**Exercise:**
Restate the opening lines of the material below word for word, stopping after the line that contains "of reasons. The".

= = =

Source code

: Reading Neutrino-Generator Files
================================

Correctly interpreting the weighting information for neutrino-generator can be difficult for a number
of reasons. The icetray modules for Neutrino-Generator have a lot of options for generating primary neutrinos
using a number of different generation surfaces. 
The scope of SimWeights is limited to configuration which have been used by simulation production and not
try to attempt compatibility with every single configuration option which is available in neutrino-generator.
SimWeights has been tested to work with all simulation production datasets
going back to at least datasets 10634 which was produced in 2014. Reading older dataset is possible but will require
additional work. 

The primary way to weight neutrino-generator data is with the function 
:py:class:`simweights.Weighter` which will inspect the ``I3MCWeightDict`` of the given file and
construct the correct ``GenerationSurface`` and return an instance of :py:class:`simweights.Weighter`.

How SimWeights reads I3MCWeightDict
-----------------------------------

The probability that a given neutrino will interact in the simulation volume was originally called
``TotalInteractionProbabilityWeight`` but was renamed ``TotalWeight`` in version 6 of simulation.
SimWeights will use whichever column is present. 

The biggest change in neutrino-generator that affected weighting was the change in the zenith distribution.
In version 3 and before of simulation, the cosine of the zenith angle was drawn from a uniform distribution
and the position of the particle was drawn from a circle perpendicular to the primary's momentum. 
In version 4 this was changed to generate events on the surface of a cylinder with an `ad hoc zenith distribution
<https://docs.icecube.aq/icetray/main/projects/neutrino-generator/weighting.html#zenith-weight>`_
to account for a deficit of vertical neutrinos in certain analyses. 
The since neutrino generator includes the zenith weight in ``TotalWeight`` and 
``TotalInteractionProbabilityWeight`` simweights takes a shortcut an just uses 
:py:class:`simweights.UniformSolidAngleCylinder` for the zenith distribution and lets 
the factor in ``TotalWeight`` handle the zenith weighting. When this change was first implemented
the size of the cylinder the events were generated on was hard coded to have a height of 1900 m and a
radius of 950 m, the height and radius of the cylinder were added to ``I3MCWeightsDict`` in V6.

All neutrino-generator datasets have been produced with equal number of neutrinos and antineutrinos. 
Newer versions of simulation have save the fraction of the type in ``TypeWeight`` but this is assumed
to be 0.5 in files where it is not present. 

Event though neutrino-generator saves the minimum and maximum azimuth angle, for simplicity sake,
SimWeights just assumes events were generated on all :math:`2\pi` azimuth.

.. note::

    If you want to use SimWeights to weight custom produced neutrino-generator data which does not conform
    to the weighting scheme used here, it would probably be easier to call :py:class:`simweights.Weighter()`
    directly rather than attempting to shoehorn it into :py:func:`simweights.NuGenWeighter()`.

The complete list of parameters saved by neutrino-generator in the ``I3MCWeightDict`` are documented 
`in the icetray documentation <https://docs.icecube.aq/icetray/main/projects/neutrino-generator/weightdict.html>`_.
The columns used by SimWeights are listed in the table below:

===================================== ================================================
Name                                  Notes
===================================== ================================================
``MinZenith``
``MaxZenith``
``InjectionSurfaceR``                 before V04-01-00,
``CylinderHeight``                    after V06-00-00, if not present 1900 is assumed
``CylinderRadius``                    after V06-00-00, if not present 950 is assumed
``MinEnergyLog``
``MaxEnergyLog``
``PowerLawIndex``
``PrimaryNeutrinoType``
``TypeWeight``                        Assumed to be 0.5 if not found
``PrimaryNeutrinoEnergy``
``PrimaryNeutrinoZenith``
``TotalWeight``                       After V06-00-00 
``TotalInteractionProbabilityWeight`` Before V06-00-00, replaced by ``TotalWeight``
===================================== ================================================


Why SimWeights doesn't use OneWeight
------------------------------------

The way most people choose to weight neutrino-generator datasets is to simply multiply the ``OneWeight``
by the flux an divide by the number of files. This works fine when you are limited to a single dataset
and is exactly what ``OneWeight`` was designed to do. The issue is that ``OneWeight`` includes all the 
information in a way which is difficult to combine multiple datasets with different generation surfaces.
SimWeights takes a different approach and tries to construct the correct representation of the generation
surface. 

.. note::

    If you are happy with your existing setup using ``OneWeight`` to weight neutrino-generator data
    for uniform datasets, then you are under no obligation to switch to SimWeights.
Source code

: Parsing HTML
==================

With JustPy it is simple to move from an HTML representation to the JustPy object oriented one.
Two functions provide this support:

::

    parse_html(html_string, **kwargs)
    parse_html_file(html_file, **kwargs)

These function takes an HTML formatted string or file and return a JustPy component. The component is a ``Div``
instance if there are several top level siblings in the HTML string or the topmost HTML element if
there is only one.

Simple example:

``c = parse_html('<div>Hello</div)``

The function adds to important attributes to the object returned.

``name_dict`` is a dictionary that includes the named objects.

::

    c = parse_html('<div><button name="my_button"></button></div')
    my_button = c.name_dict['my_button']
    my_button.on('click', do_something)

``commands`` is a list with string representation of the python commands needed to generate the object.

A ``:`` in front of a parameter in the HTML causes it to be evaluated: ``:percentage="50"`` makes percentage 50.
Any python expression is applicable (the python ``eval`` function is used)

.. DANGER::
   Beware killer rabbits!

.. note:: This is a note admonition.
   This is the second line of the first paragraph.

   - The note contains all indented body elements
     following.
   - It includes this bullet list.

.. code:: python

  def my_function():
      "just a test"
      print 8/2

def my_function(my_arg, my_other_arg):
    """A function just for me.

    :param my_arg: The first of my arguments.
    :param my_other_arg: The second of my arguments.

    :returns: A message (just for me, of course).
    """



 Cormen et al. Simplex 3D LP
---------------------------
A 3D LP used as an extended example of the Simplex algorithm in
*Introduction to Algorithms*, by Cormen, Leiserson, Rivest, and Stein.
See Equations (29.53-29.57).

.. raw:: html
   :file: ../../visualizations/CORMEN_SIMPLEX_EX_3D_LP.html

= = =

**Task solution:**
Source code

: Reading Neutrino-Generator Files
================================

Correctly interpreting the weighting information for neutrino-generator can be difficult for a number
of reasons. The icetray modules for Neutrino-Generator have a lot of options for generating primary neutrinos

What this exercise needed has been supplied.